Given request: Copy every line of the items below character for character. Omit the pictures.

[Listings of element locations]
-=-=-=-=-
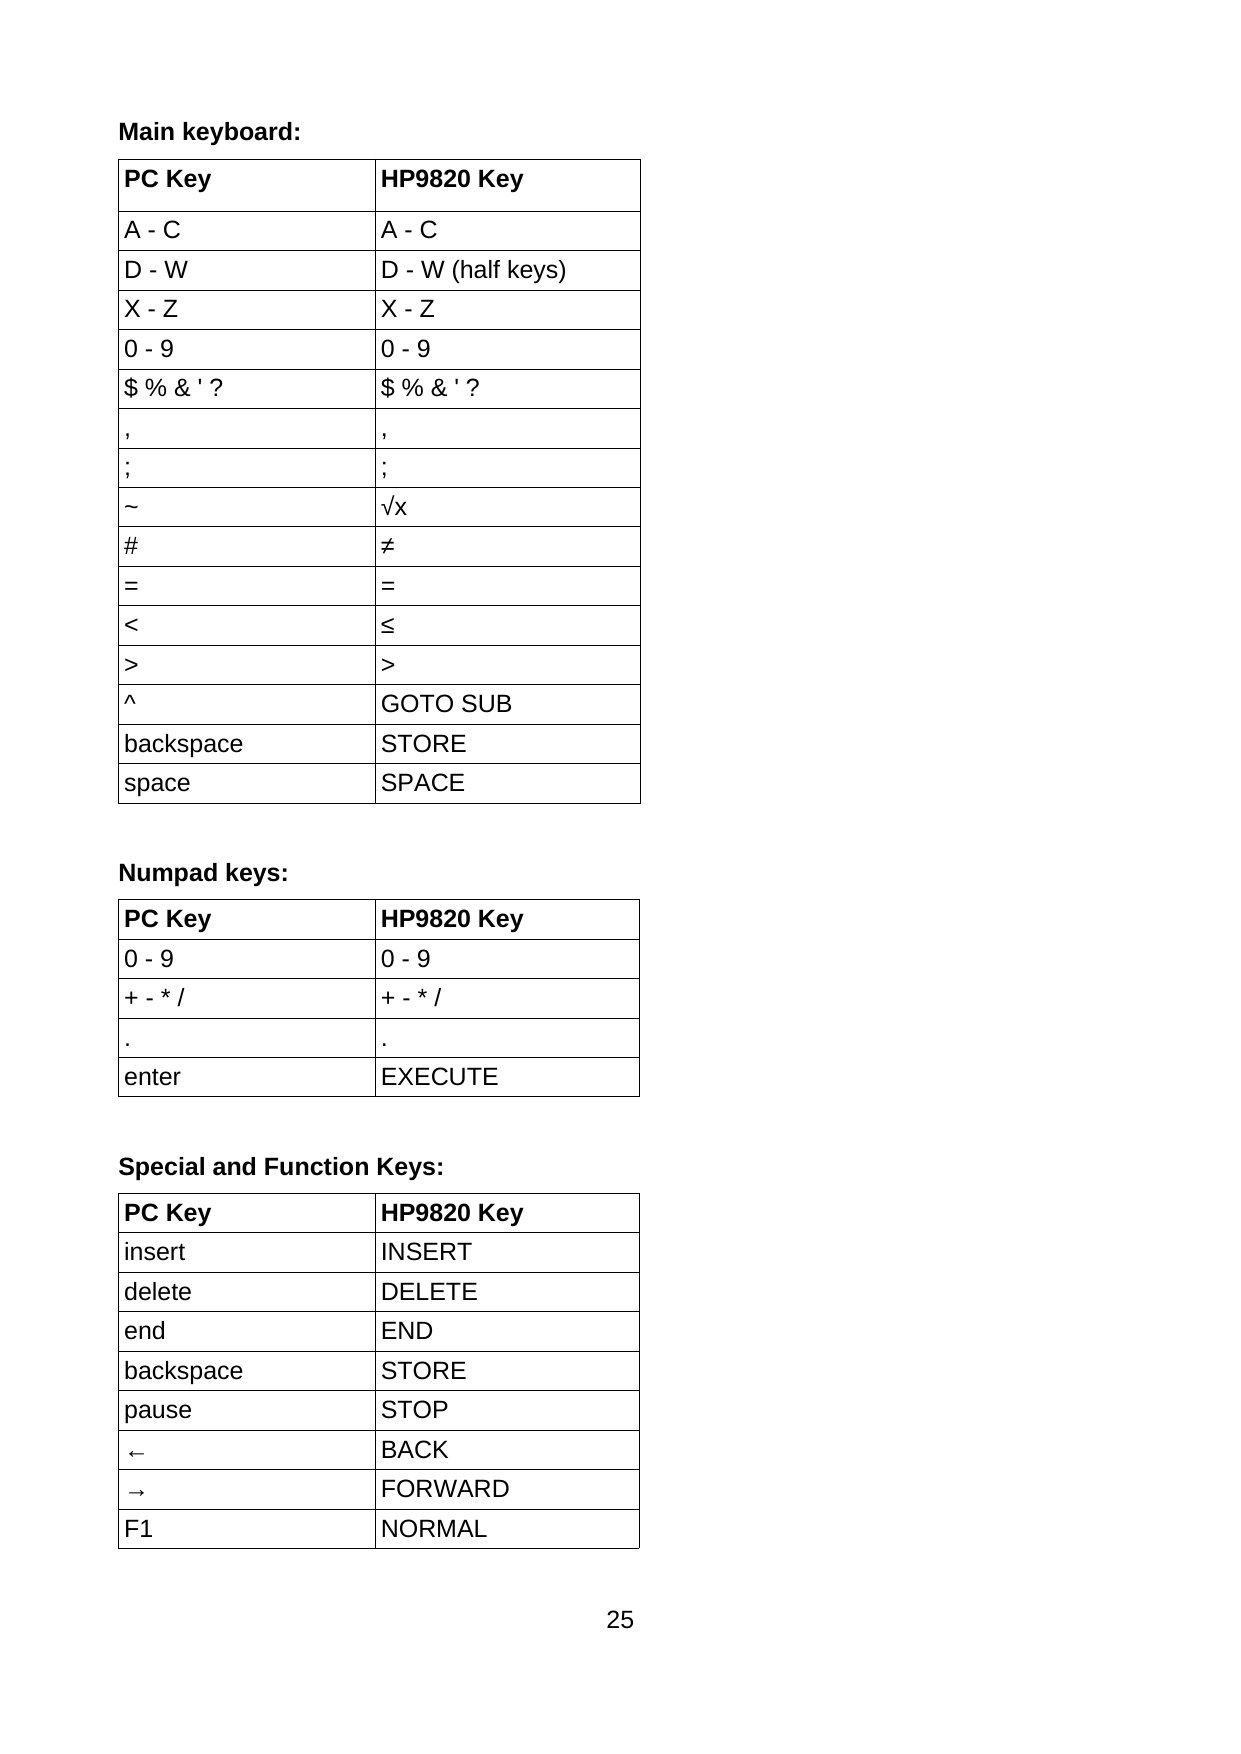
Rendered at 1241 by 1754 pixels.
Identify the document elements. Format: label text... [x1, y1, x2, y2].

table_cell insert [119, 1233, 375, 1272]
table_cell , [376, 409, 640, 447]
table_cell 0 - 9 [119, 330, 375, 368]
table_cell < [119, 606, 375, 645]
table_cell A - C [119, 212, 375, 250]
table_cell backspace [119, 1352, 375, 1390]
table_cell = [119, 567, 375, 605]
table_cell + - * / [119, 979, 375, 1017]
table_header PC Key [119, 160, 375, 211]
table_header HP9820 Key [376, 1194, 639, 1232]
table_cell . [119, 1019, 375, 1057]
table_cell ; [119, 449, 375, 487]
table_cell end [119, 1312, 375, 1351]
table_cell FORWARD [376, 1470, 639, 1509]
table_cell → [119, 1470, 375, 1509]
table_cell 0 - 9 [119, 940, 375, 978]
text Main keyboard: [118, 118, 1122, 146]
table_cell X - Z [376, 291, 640, 329]
table_cell # [119, 527, 375, 566]
table_cell ≠ [376, 527, 640, 566]
table_cell = [376, 567, 640, 605]
table_header PC Key [119, 1194, 375, 1232]
table_cell F1 [119, 1510, 375, 1548]
table_cell 0 - 9 [376, 940, 639, 978]
table_cell $ % & ' ? [376, 370, 640, 408]
table_cell GOTO SUB [376, 685, 640, 724]
table_cell ~ [119, 488, 375, 526]
table_cell ^ [119, 685, 375, 724]
table_cell 0 - 9 [376, 330, 640, 368]
table_cell NORMAL [376, 1510, 639, 1548]
table_cell . [376, 1019, 639, 1057]
table_cell STORE [376, 725, 640, 763]
table_header PC Key [119, 900, 375, 938]
table_header HP9820 Key [376, 900, 639, 938]
table_cell STORE [376, 1352, 639, 1390]
table_cell $ % & ' ? [119, 370, 375, 408]
table_cell space [119, 764, 375, 803]
table_cell > [119, 646, 375, 684]
text Numpad keys: [118, 859, 1122, 887]
table_cell ≤ [376, 606, 640, 645]
table_cell + - * / [376, 979, 639, 1017]
table_cell D - W (half keys) [376, 251, 640, 289]
table_cell D - W [119, 251, 375, 289]
table_cell A - C [376, 212, 640, 250]
table_cell backspace [119, 725, 375, 763]
table_header HP9820 Key [376, 160, 640, 211]
table_cell STOP [376, 1391, 639, 1430]
table_cell > [376, 646, 640, 684]
table_cell , [119, 409, 375, 447]
table_cell delete [119, 1273, 375, 1311]
table_cell END [376, 1312, 639, 1351]
table_cell √x [376, 488, 640, 526]
table_cell pause [119, 1391, 375, 1430]
table_cell DELETE [376, 1273, 639, 1311]
table_cell BACK [376, 1431, 639, 1469]
table_cell ; [376, 449, 640, 487]
table_cell SPACE [376, 764, 640, 803]
table_cell EXECUTE [376, 1058, 639, 1096]
table_cell X - Z [119, 291, 375, 329]
table_cell ← [119, 1431, 375, 1469]
table_cell INSERT [376, 1233, 639, 1272]
table_cell enter [119, 1058, 375, 1096]
text Special and Function Keys: [118, 1152, 1122, 1180]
-=-=-=-=-
Exercise answer:
Rendered at 1241 by 1754 pixels.
Identify the document elements. Format: label text... [x1, y1, x2, y2].

table_cell insert [119, 1233, 375, 1272]
table_cell , [376, 409, 640, 447]
table_cell 0 - 9 [119, 330, 375, 368]
table_cell < [119, 606, 375, 645]
table_cell A - C [119, 212, 375, 250]
table_cell backspace [119, 1352, 375, 1390]
table_cell = [119, 567, 375, 605]
table_cell + - * / [119, 979, 375, 1017]
table_header PC Key [119, 160, 375, 211]
table_header HP9820 Key [376, 1194, 639, 1232]
table_cell . [119, 1019, 375, 1057]
table_cell ; [119, 449, 375, 487]
table_cell end [119, 1312, 375, 1351]
table_cell FORWARD [376, 1470, 639, 1509]
table_cell → [119, 1470, 375, 1509]
table_cell 0 - 9 [119, 940, 375, 978]
text Main keyboard: [118, 118, 1122, 146]
table_cell X - Z [376, 291, 640, 329]
table_cell # [119, 527, 375, 566]
table_cell ≠ [376, 527, 640, 566]
table_cell = [376, 567, 640, 605]
table_header PC Key [119, 1194, 375, 1232]
table_cell F1 [119, 1510, 375, 1548]
table_cell 0 - 9 [376, 940, 639, 978]
table_cell $ % & ' ? [376, 370, 640, 408]
table_cell GOTO SUB [376, 685, 640, 724]
table_cell ~ [119, 488, 375, 526]
table_cell ^ [119, 685, 375, 724]
table_cell 0 - 9 [376, 330, 640, 368]
table_cell NORMAL [376, 1510, 639, 1548]
table_cell . [376, 1019, 639, 1057]
table_cell STORE [376, 725, 640, 763]
table_header PC Key [119, 900, 375, 938]
table_header HP9820 Key [376, 900, 639, 938]
table_cell STORE [376, 1352, 639, 1390]
table_cell $ % & ' ? [119, 370, 375, 408]
table_cell space [119, 764, 375, 803]
table_cell > [119, 646, 375, 684]
text Numpad keys: [118, 859, 1122, 887]
table_cell ≤ [376, 606, 640, 645]
table_cell + - * / [376, 979, 639, 1017]
table_cell D - W (half keys) [376, 251, 640, 289]
table_cell D - W [119, 251, 375, 289]
table_cell A - C [376, 212, 640, 250]
table_cell backspace [119, 725, 375, 763]
table_header HP9820 Key [376, 160, 640, 211]
table_cell STOP [376, 1391, 639, 1430]
table_cell > [376, 646, 640, 684]
table_cell , [119, 409, 375, 447]
table_cell delete [119, 1273, 375, 1311]
table_cell END [376, 1312, 639, 1351]
table_cell √x [376, 488, 640, 526]
table_cell pause [119, 1391, 375, 1430]
table_cell DELETE [376, 1273, 639, 1311]
table_cell BACK [376, 1431, 639, 1469]
table_cell ; [376, 449, 640, 487]
table_cell SPACE [376, 764, 640, 803]
table_cell EXECUTE [376, 1058, 639, 1096]
table_cell X - Z [119, 291, 375, 329]
table_cell ← [119, 1431, 375, 1469]
table_cell INSERT [376, 1233, 639, 1272]
table_cell enter [119, 1058, 375, 1096]
text Special and Function Keys: [118, 1152, 1122, 1180]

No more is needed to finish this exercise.